Page:Pétrarque - Mon secret, 1898.pdf/38

La bibliothèque libre.
Le texte de cette page a été corrigé et est conforme au fac-similé.

que personne ne tombe dans le malheur que par sa volonté, car c’est là-dessus qu’est fondée notre discussion. Dis-moi, je te prie (mais réfléchis avant de répondre et fais montre d’un esprit avide, non de dispute, mais de vérité), dis-moi quel est l’homme qui, selon toi, a péché par force, puisque les sages veulent que le péché soit un acte volontaire, à ce point que, si la volonté manque, le péché n’existe pas. Or, sans le péché, personne ne devient malheureux, tu me l’as accordé tout à l’heure.

Pétrarque. Je vois que je sors peu à peu du sujet, et je suis forcé de reconnaître que le commencement de ma misère a procédé de mon libre arbitre. Je sens cela en moi et je le conjecture dans les autres. Maintenant, reconnaissez à votre tour une vérité.

S. Augustin. Que veux-tu que je reconnaisse ?

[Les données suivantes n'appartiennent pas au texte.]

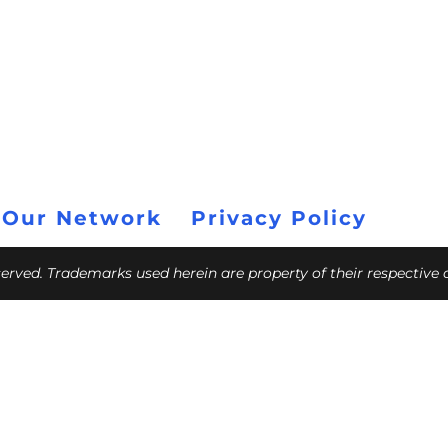
 Our Network
Privacy Policy
eserved. Trademarks used herein are property of their respective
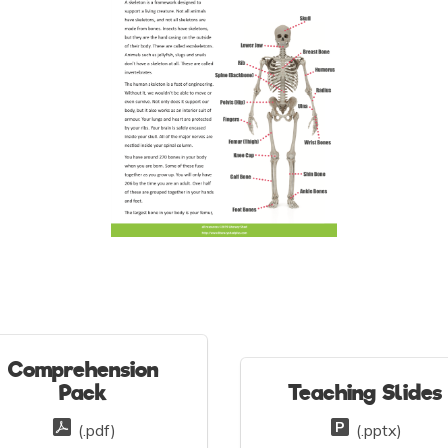
Comprehension
Pack
Teaching Slides
(.pdf)
(.pptx)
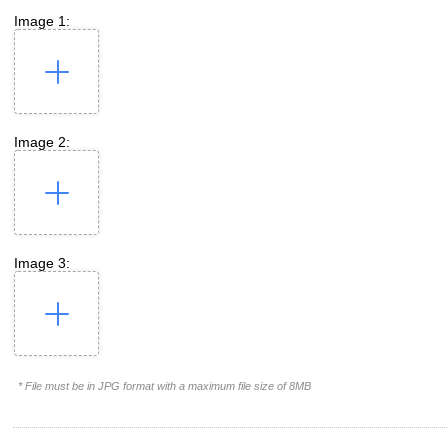
Image 1:
Image 2:
Image 3:
* File must be in JPG format with a maximum file size of 8MB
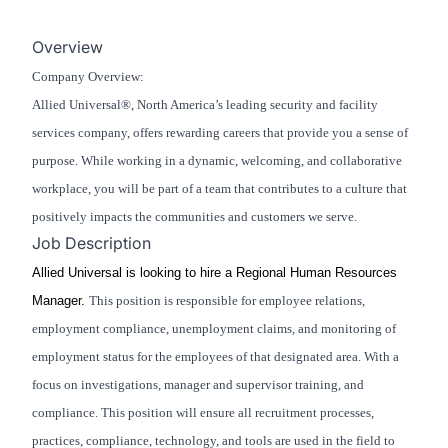
Overview
Company Overview:
Allied Universal®, North America’s leading security and facility
services company, offers rewarding careers that provide you a sense of
purpose. While working in a dynamic, welcoming, and collaborative
workplace, you will be part of a team that contributes to a culture that
positively impacts the communities and customers we serve.
Job Description
Allied Universal is looking to hire a Regional Human Resources
Manager.
This position is responsible for employee relations,
employment compliance, unemployment claims, and monitoring of
employment status for the employees of that designated area. With a
focus on investigations, manager and supervisor training, and
compliance. This position will ensure all recruitment processes,
practices, compliance, technology, and tools are used in the field to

Pétrarque. S’il est vrai que personne ne tombe que par sa volonté, reconnaissez qu’il est également vrai qu’une foule de gens tombés volontairement gisent cependant à terre malgré eux. Je l’affirme de moi-même hardiment, et je crois qu’il m’a été donné en punition, pour n’avoir pas voulu rester debout quand je le pouvais, de ne pouvoir me relever quand je le voudrais.

S. Augustin. Quoique cette opinion ne soit point tout à fait absurde, comme tu reconnais ton erreur dans le premier cas, il faudra que tu la reconnaisses également dans le second.